Weekly Analysis: The US Dollar made a spectacular comeback during the last 2 days of last week, bounced at resistance and erased most of the losses incurred a week before. Short term momentum favors the bears as the pair moved below the 50 period EMA.
We see bearish pressure building up, following the failed attempt to break 1.1400 resistance. Now price is trading below the 50 period Exponential Moving Average but although a daily candle has closed below the line, we cannot deem it a true break just yet. However, the Stochastic and Relative Strength Index are showing a bearish bias and favor further downside, so for this week we expect a move into 1.1210 and maybe a break of the bullish trend line seen on the chart if the pair can stay
below the moving average.
The week starts slowly, without any major announcements Monday but Tuesday action picks up with the release of an important U.S. indicator: the Retail Sales. Higher numbers usually strengthen the US Dollar because retail sales account for the major part of consumer spending, which in turn represents a hefty part of the entire economic activity.

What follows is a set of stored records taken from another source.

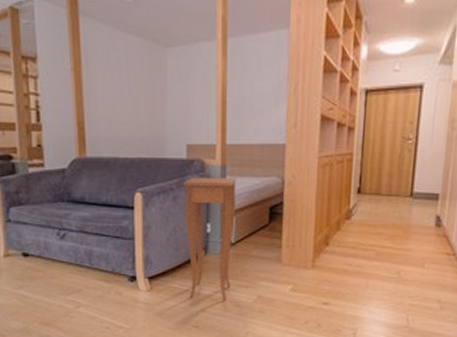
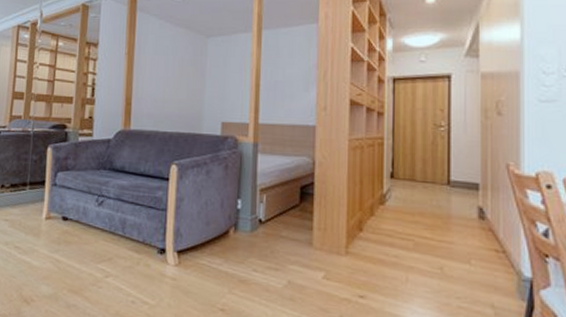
side table: present [183,177,237,301] -> none [216,153,268,284]

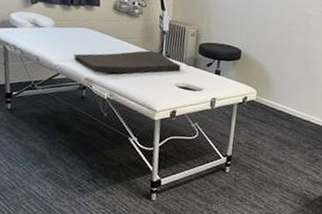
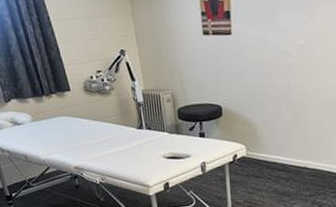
hand towel: present [73,50,181,74] -> none [58,126,164,160]

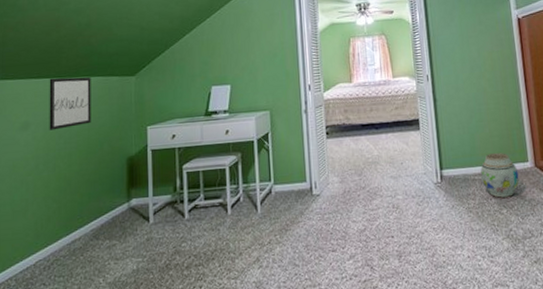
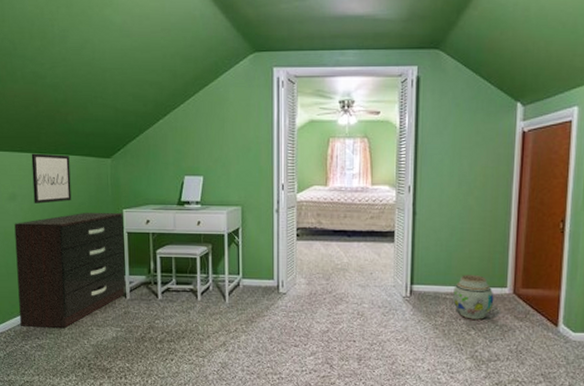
dresser: none [24,129,149,274] -> present [14,212,126,328]

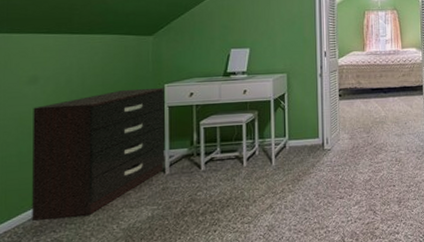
wall art: present [31,153,72,204] -> none [60,34,106,85]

Wednesday we remain on the US Dollar side for the release of the Federal Funds Rate as well as the FOMC Statement which will offer details regarding the rate decision. Analysts don’t expect a rate change but any hints about a near-future hike are likely to trigger strong greenback movement.
Thursday we receive inflation data from the United States in the form of the Consumer Price Index and the week finishes Friday with a speech of ECB President Mario Draghi, in Munich. Both these events can have a strong influence on their respective currency so caution is recommended.
Bearish pressure on the Pound mounted late last week as polls showed that now more people favor a separation of Britain from the European Union.
After the long wicked candle that bounced at 1.4650 resistance, the pair fell through the bullish trend line and the support at 1.4350, setting the stage for an extended period of bearish movement. The strong drop was triggered by the polls we mentioned earlier and since we are less than 2 weeks away from the actual referendum (23 June 2016), we expect more of these polls to come out and to influence the Pound’s direction. Short term control belongs to the bears but caution is recommended.
The first event of the week for the Pound is the Consumer Price Index, released Tuesday; this is the main gauge of inflation and shows changes in the price consumers pay for the goods and services they purchase. Usually the impact is strong, with higher numbers strengthening the Pound.
The Claimant Count Change comes out Wednesday, showing changes in the number of people who ask for unemployment related social help and Thursday will be the busiest day for the Pound as the British Retail Sales come out, as well as the Interest Rate and a breakdown of the MPC members’ votes. Although the rate is not expected to change for a long while, the event still creates volatility and sometimes irregular price action. As always, the U.S. events will have a major impact on the pair’s movement.